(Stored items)
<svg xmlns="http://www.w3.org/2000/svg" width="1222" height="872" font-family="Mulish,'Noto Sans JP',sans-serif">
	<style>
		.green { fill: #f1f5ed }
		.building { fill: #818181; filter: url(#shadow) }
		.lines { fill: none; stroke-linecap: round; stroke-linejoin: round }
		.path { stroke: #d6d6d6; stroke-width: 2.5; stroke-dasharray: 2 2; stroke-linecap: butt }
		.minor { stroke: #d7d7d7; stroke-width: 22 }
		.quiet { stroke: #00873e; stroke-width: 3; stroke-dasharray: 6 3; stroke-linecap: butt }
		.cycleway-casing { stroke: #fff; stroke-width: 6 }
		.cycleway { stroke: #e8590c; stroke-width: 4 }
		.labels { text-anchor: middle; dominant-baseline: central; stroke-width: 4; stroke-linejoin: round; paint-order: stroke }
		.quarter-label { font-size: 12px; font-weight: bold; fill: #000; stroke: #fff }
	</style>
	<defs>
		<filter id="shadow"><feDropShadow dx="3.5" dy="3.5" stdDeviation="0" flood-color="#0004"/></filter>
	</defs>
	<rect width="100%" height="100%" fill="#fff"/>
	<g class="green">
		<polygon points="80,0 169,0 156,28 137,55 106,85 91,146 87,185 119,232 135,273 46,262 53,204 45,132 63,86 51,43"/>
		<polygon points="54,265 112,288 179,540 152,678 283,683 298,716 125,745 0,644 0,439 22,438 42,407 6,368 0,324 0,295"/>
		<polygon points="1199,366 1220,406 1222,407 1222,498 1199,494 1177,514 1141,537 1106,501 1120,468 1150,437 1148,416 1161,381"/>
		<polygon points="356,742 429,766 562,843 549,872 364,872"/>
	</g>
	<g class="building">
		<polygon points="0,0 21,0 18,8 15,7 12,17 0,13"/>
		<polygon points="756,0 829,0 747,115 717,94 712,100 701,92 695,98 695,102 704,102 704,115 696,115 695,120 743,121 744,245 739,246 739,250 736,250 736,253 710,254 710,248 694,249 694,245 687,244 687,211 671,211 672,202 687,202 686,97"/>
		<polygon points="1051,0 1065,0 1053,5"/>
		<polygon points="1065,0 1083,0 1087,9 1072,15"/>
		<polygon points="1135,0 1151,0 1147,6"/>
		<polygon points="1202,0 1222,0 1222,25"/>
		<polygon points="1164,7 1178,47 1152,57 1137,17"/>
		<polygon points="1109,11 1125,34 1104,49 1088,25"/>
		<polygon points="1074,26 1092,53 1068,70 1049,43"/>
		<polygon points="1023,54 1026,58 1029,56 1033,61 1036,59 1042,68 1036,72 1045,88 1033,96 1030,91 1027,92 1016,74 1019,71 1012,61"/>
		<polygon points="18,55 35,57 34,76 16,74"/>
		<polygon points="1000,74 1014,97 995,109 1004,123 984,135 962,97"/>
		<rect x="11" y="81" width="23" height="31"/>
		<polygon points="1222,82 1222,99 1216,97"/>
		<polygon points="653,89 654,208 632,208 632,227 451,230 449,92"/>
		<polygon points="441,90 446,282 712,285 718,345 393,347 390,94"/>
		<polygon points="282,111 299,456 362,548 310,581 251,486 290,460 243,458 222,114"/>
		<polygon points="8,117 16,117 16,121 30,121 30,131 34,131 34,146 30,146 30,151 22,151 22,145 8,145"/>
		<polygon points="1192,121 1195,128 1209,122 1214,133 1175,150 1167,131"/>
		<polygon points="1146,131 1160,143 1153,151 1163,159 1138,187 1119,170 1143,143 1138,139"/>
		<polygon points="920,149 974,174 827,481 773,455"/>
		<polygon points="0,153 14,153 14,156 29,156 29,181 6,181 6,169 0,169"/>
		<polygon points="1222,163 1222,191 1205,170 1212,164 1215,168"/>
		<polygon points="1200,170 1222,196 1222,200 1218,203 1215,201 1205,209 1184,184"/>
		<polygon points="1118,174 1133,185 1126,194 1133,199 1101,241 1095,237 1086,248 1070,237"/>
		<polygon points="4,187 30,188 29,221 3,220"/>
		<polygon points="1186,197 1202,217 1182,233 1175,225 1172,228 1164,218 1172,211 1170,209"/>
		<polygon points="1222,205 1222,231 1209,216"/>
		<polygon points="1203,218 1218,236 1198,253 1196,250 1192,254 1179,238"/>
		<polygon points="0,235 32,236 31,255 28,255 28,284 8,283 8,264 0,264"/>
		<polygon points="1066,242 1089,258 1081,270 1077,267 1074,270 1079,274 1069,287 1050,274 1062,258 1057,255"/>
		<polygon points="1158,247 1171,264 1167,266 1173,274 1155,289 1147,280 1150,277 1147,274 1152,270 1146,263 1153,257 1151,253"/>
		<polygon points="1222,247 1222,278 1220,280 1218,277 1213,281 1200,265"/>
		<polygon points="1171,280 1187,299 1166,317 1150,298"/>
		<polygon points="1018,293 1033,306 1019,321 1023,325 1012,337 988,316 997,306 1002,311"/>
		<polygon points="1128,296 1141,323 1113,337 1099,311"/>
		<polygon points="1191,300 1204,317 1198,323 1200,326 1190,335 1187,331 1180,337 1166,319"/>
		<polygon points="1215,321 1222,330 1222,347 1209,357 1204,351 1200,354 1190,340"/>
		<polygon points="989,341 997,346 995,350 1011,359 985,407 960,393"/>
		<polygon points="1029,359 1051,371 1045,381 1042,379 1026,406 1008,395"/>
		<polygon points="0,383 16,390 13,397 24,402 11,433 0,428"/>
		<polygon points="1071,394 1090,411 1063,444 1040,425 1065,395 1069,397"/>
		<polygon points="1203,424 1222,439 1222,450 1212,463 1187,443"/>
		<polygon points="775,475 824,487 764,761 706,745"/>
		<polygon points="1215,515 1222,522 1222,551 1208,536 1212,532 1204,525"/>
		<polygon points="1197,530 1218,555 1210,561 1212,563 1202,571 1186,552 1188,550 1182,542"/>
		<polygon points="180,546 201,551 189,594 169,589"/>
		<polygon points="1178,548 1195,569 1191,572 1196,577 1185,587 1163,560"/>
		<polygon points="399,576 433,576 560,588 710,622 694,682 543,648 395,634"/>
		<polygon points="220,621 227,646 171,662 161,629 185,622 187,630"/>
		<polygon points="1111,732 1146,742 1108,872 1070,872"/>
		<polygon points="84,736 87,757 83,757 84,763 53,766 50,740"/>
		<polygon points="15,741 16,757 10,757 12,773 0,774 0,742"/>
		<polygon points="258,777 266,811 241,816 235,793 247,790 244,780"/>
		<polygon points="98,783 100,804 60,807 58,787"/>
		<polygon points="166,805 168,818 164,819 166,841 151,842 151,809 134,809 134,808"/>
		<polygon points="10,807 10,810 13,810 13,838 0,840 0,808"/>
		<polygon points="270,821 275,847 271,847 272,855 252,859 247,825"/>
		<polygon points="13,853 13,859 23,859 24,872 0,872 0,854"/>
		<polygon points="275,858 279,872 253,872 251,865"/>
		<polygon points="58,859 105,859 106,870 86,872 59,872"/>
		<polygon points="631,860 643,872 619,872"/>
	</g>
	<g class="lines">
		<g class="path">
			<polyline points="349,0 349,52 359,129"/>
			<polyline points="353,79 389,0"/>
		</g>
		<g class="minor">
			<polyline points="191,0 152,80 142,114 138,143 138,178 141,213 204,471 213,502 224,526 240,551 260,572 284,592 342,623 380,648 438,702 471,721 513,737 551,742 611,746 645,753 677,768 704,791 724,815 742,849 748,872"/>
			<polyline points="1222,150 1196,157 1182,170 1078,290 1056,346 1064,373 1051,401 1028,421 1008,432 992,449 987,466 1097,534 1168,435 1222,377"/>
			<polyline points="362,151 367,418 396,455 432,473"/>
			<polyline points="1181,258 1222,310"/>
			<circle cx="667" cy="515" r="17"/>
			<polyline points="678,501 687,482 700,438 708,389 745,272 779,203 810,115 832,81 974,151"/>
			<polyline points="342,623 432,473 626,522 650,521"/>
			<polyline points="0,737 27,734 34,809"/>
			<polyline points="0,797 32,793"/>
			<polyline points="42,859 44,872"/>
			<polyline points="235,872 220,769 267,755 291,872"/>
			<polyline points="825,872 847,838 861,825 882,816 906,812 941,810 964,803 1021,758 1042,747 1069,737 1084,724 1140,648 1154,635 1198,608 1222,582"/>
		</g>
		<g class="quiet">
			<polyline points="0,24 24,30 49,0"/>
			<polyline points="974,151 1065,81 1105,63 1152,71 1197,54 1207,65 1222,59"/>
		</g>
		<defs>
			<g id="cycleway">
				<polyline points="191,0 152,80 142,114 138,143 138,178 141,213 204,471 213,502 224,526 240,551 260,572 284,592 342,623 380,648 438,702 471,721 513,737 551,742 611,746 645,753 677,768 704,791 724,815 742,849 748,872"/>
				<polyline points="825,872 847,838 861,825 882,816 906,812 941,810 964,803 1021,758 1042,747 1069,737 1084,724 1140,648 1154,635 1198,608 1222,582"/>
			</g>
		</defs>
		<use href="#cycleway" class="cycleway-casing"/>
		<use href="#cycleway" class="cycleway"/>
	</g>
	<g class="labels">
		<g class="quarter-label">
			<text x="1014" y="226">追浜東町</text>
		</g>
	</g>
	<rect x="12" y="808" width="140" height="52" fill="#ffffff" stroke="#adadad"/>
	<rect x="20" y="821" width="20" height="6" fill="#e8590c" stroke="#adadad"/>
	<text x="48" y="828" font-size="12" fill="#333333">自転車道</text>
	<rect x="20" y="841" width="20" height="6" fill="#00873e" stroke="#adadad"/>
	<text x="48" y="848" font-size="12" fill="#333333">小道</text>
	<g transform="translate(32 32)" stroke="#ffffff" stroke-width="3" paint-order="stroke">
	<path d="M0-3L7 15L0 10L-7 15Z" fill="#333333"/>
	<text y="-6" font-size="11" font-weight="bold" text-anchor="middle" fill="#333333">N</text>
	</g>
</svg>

**The problem:**
Using the data above, count the lines that hold the string "quiet". Report the number and nothing else.

**Solution to the problem:**
2